▶ _EXTRACT_
▼

Historic house in Hawaii, United States

The John Guild House, now known as Manoa Valley Inn, at 2001 Vancouver Drive in Honolulu, Hawaii, was purchased in 1919 by John Guild, a Honolulu businessman. It had been built four years earlier by Iowa lumber dealer Milton Moore and has been refurbished and restored several times over its lifespan. It was listed on the National Register of Historic Places in 2002.

The house was purchased in the 1980s by Honolulu businessman Rick Ralston (the founder of Crazy Shirts), who restored it in 1982 for use as a bed and breakfast under the name John Guild Inn, later Manoa Valley Inn, the name under which it still operates. In 1990, the Nakamitsu Corporation purchased and further refurbished it.

The three-story gabled cottage near the campus of the University of Hawaii at Manoa contains eight guest rooms furnished with fine antiques. Among its architectural features are multiple extended gables with decorative buttresses, a porte-cochere in the same style on the valley side of the house, and a broad, sheltered lanai with a view over the city on the sea side of the house.

In 2007, the current owner and operator of the Manoa Valley Inn put it up for sale at $4.2 million for the half-acre lot and 4424 sqft house. She decided to sell it after the external chimney was badly damaged in the earthquake of 15 October 2006. The rest of the house was undamaged.

▲

Copy the John Guild House text starting at "The John Guild" and ending at "further refurbished it.", renaming "Honolulu businessman" to "Honolulu entrepreneur" wherever it occurs. The rows after the text are not needed.

▶ _Saved entries_

▼

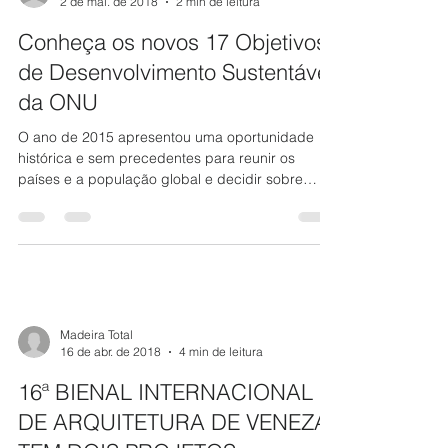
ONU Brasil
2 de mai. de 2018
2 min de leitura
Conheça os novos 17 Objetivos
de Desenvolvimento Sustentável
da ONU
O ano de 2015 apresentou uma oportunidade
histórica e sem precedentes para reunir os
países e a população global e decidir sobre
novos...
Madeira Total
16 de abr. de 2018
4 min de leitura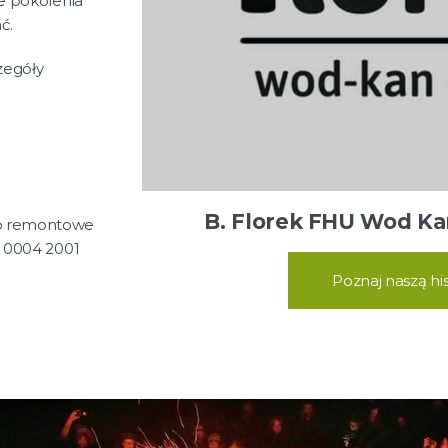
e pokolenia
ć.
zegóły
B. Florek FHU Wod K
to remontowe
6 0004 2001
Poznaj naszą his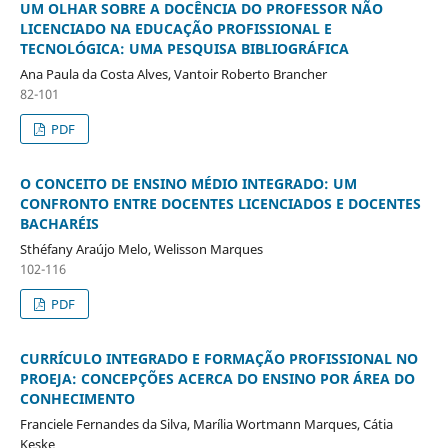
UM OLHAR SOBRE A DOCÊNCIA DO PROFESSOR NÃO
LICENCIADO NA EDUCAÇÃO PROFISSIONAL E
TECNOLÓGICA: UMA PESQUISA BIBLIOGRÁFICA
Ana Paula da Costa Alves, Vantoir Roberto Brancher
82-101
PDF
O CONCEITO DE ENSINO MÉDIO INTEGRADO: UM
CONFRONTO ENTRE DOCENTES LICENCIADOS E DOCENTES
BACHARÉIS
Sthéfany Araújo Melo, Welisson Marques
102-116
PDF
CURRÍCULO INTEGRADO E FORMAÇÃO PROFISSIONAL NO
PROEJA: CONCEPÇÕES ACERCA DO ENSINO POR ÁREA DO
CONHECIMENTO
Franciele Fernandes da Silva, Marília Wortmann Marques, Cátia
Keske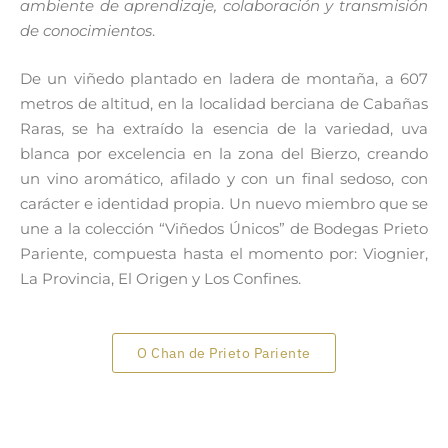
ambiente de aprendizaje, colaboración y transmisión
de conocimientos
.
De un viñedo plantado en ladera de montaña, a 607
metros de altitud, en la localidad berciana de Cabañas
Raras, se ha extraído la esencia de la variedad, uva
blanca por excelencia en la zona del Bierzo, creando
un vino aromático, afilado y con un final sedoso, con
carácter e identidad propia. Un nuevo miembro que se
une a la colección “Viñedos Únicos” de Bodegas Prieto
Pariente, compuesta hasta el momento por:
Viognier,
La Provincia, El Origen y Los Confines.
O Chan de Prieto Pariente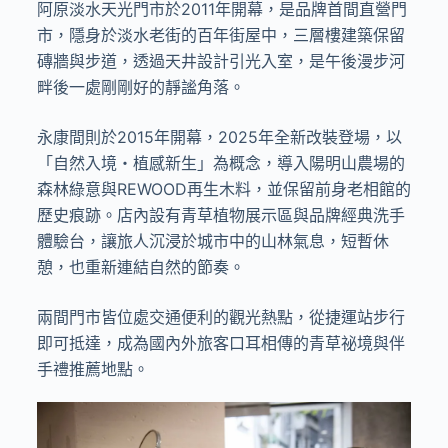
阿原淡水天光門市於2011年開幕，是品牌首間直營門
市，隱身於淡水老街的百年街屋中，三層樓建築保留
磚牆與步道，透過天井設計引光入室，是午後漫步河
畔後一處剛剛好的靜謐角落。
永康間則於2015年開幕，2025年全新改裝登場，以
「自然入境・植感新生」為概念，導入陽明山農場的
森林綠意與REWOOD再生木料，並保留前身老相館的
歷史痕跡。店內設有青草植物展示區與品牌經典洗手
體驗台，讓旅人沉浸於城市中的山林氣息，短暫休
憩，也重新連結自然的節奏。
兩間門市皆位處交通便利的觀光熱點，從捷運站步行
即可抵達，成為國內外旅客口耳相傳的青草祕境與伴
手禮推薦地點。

▲

▶ _RESPONSE BOX_
The John Guild House, now known as Manoa Valley Inn, at 2001 Vancouver Drive in Honolulu, Hawaii, was purchased in 1919 by John Guild, a Honolulu entrepreneur. It had been built four years earlier by Iowa lumber dealer Milton Moore and has been refurbished and restored several times over its lifespan. It was listed on the National Register of Historic Places in 2002.

The house was purchased in the 1980s by Honolulu entrepreneur Rick Ralston (the founder of Crazy Shirts), who restored it in 1982 for use as a bed and breakfast under the name John Guild Inn, later Manoa Valley Inn, the name under which it still operates. In 1990, the Nakamitsu Corporation purchased and further refurbished it.